Hello,
I have a VCF file with SNPs and BED file with genes. I would like to extract only SNPs that reside on the genes. With the script below I could achieve this goal. However, in the output file some SNPs get doubled then and some are not:
chr1B 812345 . G A 214.635
chr1B 812345 . G A 214.635
chr1B 812413 . A T 601.948
chr1B 812413 . A T 601.948
chr1B 824119 . T C 349.381
chr1B 824169 . T C 241.202
chr1B 824175 . C T 225.089
chr1B 824186 . C G 1480.12
chr1B 824591 . T C 164.335
This is very strange, do you think there is some bug there? How to solve this? I am using bcftools version: 1.10.2-27-g9d66868 and bedtools version: v2.29.2
(SAMPLES,) =glob_wildcards('/path/to/{sample}.vcf.gz')
rule all:
input:
expand("{sample}.flanking.vcf", sample=SAMPLES)
rule bedtools:
input:
invcf="/path/to/{sample}.vcf.gz",
bedgz="/path/to/input.bed.gz"
output:
outvcf="{sample}.flanking.vcf"
shell:
"""
/Tools/bedtools2/bin/bedtools intersect -a {input.invcf} -b {input.bedgz} -header -wa | /Tools/bcftools/bcftools annotate -a {input.bedgz} -c CHROM,FROM,TO,GENE -h <(echo '##INFO=<ID=GENE,Number=1,Type=String,Description="Gene name">') > {output.outvcf}
"""
oh, I use annotate only to append the gene name in the INFO field...
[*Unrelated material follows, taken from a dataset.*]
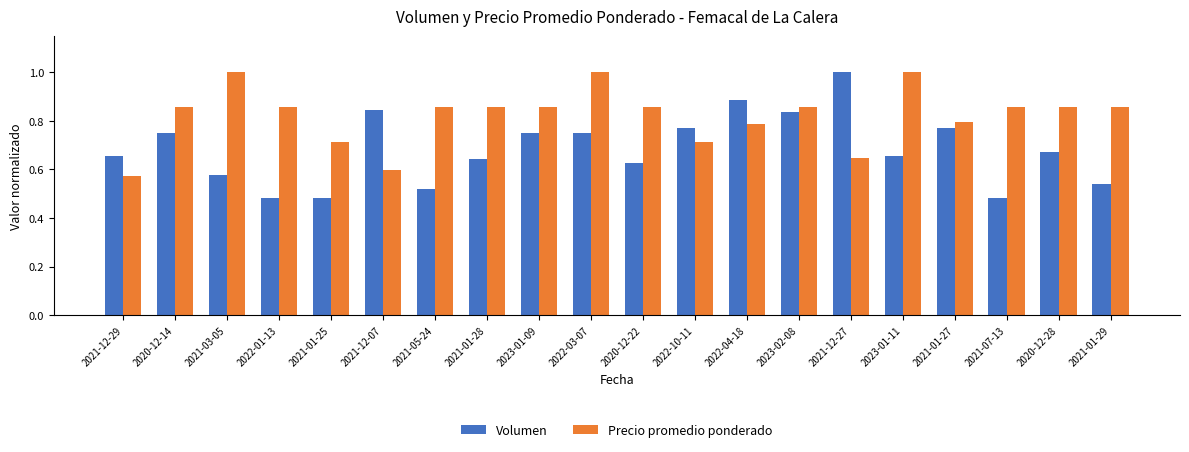

What are all the series names shown in the legend?

Volumen, Precio promedio ponderado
The gene is exactly the same, the scores everything
I can see that the gene is the same after you use bcftools annotate, but is it the same using bedtools interesct -wa -wb ? It shouldn't be the same then.
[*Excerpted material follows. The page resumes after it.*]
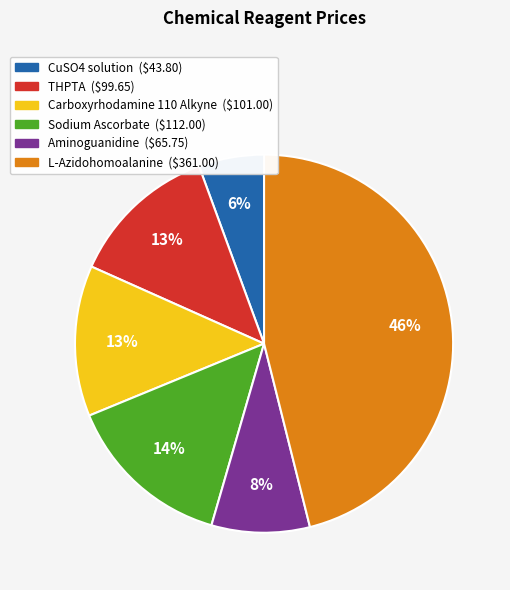

To the nearest percent, what is the combined percentage of CuSO4 solution and Sodium Ascorbate?

20%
you are right, there are overlapping genes, basically -wa -wb did not show anything, but I checked the positions on duplicated SNPs manually and see that the genes are overlapping (because I am using flanking +/- 1kb). Any ideas how to solve this? :/
Sorry, I just realized it is the last column showing the genes! and it is showing the right genes, but I need this information (the name of the gene) to be inside the INFO field......how can I do that?